Beginning about 1954, French demolition companies returned to Laon-Athies and began demolishing the German structures and removing the wreckage of the World War II air base. French Army Explosive demolition teams were brought in to safely remove unexploded ordnance remaining from the war and the site was prepared for construction. A modern all-weather concrete NATO jet runway was laid down aligned 02/20, with taxiways and dispersal areas for three fighter squadrons. The dispersals were designed in a circular marguerite system of hardstands which could be revetted later with earth for added aircraft protection. Typically the margueriete consisted of fifteen to eighteen hardstands, with each hardstand capable of parking one or two aircraft, allowing the planes to be spaced approximately 150 feet (50 m) apart. Each squadron was assigned to a separate hangar/hardstand complex.

Other than the occasional touch-and-go landing of NATO (USAF) aircraft, Laon-Athies Air Base was never used.
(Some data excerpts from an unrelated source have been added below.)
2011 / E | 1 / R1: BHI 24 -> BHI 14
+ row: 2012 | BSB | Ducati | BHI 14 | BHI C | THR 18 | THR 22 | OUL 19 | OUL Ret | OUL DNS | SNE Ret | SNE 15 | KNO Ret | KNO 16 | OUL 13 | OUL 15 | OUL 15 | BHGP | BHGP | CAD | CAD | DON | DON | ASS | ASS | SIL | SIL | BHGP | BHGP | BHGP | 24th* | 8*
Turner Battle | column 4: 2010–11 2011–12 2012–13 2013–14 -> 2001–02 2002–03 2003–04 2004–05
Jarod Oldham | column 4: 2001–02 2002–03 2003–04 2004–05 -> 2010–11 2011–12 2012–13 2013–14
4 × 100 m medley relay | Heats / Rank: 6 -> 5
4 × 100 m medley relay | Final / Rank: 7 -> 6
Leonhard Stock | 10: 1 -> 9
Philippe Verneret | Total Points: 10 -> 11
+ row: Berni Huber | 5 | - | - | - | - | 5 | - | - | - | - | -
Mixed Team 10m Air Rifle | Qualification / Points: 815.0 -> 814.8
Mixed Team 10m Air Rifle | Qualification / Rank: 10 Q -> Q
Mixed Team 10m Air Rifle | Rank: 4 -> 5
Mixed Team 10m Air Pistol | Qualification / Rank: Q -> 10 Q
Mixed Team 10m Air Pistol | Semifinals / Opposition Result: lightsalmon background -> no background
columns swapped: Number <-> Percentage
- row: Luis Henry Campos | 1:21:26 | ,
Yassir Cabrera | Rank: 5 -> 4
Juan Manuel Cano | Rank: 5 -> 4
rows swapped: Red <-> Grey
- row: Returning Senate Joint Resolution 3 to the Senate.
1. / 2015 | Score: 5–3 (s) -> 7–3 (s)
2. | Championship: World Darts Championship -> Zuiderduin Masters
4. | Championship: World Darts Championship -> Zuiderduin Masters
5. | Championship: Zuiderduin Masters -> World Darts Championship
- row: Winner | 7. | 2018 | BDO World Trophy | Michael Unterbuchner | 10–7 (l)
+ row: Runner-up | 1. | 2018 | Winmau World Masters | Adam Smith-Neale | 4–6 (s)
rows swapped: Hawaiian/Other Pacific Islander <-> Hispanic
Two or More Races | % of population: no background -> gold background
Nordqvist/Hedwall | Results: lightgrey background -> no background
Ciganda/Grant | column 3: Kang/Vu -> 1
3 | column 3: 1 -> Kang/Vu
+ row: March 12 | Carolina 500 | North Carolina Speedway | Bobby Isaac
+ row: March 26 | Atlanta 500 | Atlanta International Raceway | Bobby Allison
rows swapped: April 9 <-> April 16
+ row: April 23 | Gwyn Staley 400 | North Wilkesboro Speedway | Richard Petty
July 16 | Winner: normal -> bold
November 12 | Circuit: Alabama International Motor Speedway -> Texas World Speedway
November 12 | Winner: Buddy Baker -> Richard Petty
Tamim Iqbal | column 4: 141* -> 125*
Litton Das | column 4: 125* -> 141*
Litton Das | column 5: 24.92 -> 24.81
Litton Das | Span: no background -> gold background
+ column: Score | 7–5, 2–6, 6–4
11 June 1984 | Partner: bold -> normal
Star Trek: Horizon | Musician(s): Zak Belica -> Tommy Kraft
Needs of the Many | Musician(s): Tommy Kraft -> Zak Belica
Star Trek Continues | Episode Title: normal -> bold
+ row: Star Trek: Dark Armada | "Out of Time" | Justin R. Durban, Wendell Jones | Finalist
With the French withdrawal from the integrated military component of NATO in 1967, the base was abandoned.

==Current==
Laon-Athies Air Base is to the east of the A26 autoroute, near the city of Laon, northeast of the D977 interchange. Today, the former airport and military air base is used for agriculture. The NATO runway, dispersals and taxiways remain in place, and although deteriorated after 40 years of abandonment, they are most likely usable for emergency aircraft landings. All three marguerites and their dispersal pads remain, some removed, but most in reasonable condition.

The removal of the wartime base in the early 1950s was very complete. The only remaining features of Athies wartime past are the two German-built concrete runways, still largely intact. Also taxiways built by the Germans remain as single-track agricultural roads. It is suspected that many former wartime buildings and structures are in the wooded area to the southeast of the airfield, including the bomb dump, however that cannot be discerned from aerial photography due to the extensive tree canopy. Several wartime runways can be seen in the wooded area, probably leading to dispersals, revetments and other abandoned concrete structures.

Heavy equipment flattening whole remaining of former airfield and dispersal marguerites to allow installation of solar panels.

Whole former airbase ground surface and runways to be used as solar farm in the future.